I’m probably going to embarrass myself. 
Flunk out, come in at 6 hours and reveal the little old lady 70-year-old I really am.
Good Bye.

Monday, December 9, 2013




Private by nature, I was at first put-off by runners recounting their problems with natural functions. 

Now I’m fully initiated into the discussions of “tossing cookies,” and “sitting on port-o-potties,” but Daily Pilot readers are not, so I will attempt to be delicate with the following.

Today I ran the Long Beach Half-Marathon, a disaster.

Long Beach brags of a flat course and cool October weather, predictors of a good race. 

Now returning to the topic of natural functions. For my first marathon I was neither afraid of 26.2 miles nor injury. I was afraid I’d vomit. 

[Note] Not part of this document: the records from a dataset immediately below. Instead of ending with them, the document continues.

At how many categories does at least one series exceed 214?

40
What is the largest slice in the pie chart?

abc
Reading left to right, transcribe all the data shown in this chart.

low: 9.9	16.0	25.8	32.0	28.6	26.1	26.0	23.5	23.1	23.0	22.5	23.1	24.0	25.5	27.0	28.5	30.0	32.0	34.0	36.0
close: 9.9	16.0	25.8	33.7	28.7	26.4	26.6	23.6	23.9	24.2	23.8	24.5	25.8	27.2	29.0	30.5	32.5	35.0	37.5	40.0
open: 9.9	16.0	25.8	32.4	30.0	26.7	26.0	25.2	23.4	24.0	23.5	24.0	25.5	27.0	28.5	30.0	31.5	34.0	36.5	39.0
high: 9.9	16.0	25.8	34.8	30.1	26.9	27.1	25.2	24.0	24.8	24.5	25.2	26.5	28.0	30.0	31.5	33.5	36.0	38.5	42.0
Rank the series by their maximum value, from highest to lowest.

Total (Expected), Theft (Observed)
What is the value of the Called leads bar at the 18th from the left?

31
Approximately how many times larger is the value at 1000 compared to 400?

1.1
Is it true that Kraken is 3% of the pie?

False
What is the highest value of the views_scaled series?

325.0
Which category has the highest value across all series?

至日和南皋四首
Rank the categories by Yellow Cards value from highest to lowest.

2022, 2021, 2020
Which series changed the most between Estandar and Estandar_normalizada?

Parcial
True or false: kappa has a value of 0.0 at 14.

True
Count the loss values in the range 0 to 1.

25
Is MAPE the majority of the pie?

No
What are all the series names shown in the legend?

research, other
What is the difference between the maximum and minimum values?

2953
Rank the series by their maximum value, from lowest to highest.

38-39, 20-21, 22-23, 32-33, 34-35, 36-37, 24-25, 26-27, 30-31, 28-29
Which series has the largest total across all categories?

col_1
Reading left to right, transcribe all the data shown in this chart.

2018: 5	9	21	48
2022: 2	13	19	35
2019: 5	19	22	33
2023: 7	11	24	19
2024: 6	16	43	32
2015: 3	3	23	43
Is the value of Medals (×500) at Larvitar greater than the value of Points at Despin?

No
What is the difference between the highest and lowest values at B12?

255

Since beginning running 30 years ago, I had no a hint of digestive problem, nor the need to stop for a potty break. I used to be smug because my toilet needs turned off when I ran. Then last year, my intestines turned on. I tried Immodium for the Huntington Beach Half and finished in 2 hours, when I sat down in the curb and threw up.

No more Immodium. Since then I experimented with a half Lomatil in practice runs so I’d be accustomed to the medication on race day. It worked nicely on workouts. At the Long Beach Half Marathon, I had my half Lomatil, but a few things were added.

First, Evie and I spent the night in Long Beach in a no smoking motel room which smelled like the last tenants snubbed out 100 cigarettes in the carpet. 

No other rooms available so we breathed stale cigarette all night. I awoke with a headache. Next I told Pilot readers how well chocolate worked for a pick-me-up during the OC Half Marathon so I ate it again at mile 7 and ten. 

Hoping for an added kick, I drank cold Starbuck’s coffee for the last three miles. I finished the race in 2:05 for a second place, without a potty stop: Good.

Post race, I jumped in Evie’s immaculate pure white Mercedes which is just like her immaculate-white house and her immaculate white Swiss Spa in Corona del Mar. 

We returned to the motel to check out of our room and complain to the managment. Besides the cigarette smell, we needed a toilet plunger that morning. Manager unavailable, we jumped back in Evie’s immaculate white Mercedes to leave Long Beach behind. Only we couldn’t. Looking for PCH, marathon roadblocks sent us in half-hour worth of circles.  

Finally sighting a 405 onramp just north of Seal Beach Blvd, we sped homeward. Right then my queasy headache became an emergency. Desperate not to sully Evie’s perfectly immaculate white car, I untied the long sleeved shirt I’d worn around my waist, and opened the bottom, trying very hard not to use it. Impossible to stop, the shirt functioned like the bags in airplanes.

In the meantime, listening to me apologize between “events,” Evie opened the windows.

I called my husband to meet us with a bucket, rags and he added vinegar. Evie called Don to ready their other car for a birthday luncheon they were due to attend. 
To my credit I’d only splashed a bit on the seat belt and my finisher’s medal. 
Demoralized, I came home, showered, took to my bed, worrying about how I will manage a full marathon.  

Later, I emailed my woeful story to Saturday Runners. They emailed back, “We’ll see what kind of a friend Evie is by whether she ever lets you back in her car."